TaxideaDaisy reviewed The Road to Madness by Barbara Hambly
Review of 'The Road to Madness' on 'Goodreads'
3 stars
I’ve been reading, and re-reading, Lovecraft short stories recently, and finding the experience very different from what I thought I remembered of the works by the author of the Cthulhu mythos. I hadn’t previously noticed the dramatic racism that seems to taint almost every story – possibly partly because at the time I wrote such things off as mere foibles of the era, like reading older stories where people thought the earth was flat, or the sun went around the earth, or some such.
I guess what I’m trying to say is, if you have fond memories of Cthulhu-horror stories, and don’t want to be disillusioned just yet, maybe don’t read this book.
I found Hambly’s introduction charming in its frank admission of Lovecraft’s deeply problematic racism. In a very readable couple of pages, she introduces his style and some of its effect on popular culture, gives a little context to each of the stories, and otherwise provides an articulate and contemporary launching point for new and returning HPL readers alike.
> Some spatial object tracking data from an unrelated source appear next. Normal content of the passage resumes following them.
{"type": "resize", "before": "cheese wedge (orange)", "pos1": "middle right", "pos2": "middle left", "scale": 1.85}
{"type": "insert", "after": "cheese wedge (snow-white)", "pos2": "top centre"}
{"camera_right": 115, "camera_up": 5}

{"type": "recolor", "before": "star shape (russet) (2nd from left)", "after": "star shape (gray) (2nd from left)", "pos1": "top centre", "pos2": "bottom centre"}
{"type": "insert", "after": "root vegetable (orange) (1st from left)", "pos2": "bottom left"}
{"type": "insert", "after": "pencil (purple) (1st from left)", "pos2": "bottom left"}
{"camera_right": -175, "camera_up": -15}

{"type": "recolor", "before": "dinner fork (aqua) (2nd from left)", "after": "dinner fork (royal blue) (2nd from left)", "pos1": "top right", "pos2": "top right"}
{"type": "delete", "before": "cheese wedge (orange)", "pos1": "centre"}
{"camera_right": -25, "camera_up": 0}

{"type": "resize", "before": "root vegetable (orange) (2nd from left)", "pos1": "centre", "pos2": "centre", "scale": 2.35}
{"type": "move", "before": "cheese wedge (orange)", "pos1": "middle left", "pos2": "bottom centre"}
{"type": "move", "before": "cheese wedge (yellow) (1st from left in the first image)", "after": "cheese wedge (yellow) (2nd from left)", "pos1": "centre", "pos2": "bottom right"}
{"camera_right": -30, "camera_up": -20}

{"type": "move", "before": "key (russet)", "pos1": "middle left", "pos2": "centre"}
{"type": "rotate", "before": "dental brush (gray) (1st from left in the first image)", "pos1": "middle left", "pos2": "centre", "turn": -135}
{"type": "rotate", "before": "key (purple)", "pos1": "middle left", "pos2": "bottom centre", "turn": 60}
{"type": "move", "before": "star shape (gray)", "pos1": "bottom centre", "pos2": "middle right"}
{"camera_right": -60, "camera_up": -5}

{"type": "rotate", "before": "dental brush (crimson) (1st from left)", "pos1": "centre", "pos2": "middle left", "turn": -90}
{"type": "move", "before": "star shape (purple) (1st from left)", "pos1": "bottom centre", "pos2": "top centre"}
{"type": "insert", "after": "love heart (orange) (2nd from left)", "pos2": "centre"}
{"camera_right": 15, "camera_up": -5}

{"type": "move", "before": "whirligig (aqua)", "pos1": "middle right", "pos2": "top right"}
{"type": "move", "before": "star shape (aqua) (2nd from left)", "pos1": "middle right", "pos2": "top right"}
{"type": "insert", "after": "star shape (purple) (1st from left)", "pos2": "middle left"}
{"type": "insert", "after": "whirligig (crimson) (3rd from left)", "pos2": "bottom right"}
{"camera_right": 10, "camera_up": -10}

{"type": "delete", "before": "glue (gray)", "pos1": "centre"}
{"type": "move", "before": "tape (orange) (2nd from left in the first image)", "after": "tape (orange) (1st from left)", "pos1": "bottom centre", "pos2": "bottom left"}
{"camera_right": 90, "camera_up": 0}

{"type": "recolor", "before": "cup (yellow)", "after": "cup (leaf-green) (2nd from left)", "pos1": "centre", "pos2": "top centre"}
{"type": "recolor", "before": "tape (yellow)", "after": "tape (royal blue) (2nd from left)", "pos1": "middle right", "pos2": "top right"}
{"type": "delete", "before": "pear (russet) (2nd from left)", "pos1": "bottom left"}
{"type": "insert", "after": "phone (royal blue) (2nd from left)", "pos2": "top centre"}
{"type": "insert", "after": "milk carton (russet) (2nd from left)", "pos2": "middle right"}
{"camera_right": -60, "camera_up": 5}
Unlike many short story collections, this one opens with some youthful works, pieces written in his late teens mostly. From the first of them, The Cave, to the last story, The Evil Clergyman, the journey is fairly direct, or at least the landscape feels fairly contiguous: themes of bad blood, whether human or otherwise (as a New Yorker I found his treatment of the Catskills particularly amusing); unimaginable horrors; unexplorable depths; and especially ancient evils, all abound. A few of the stories felt familiar (and a few I’d also just read in The Thing on the Doorstep and Other Weird Stories). After a while they all sort of run together … neurotic white men in creepy New England or New York settings ever so slowly working out problems with horrible and sometimes messy endings. (Women rarely figure in the tales, and when they do it’s generally as objects of pity, derision, or villainy.)
Reading Lovecraft as an adult is sobering. Even given some wiggle room for hyperbole befitting the horror genre, the way he describes human races and classes is ugly and unworthy. It’s important to revisit such works though, and not to hide them away, because they are part of our culture, and their poisons are in us, and until we acknowledge that we cannot repair the damage.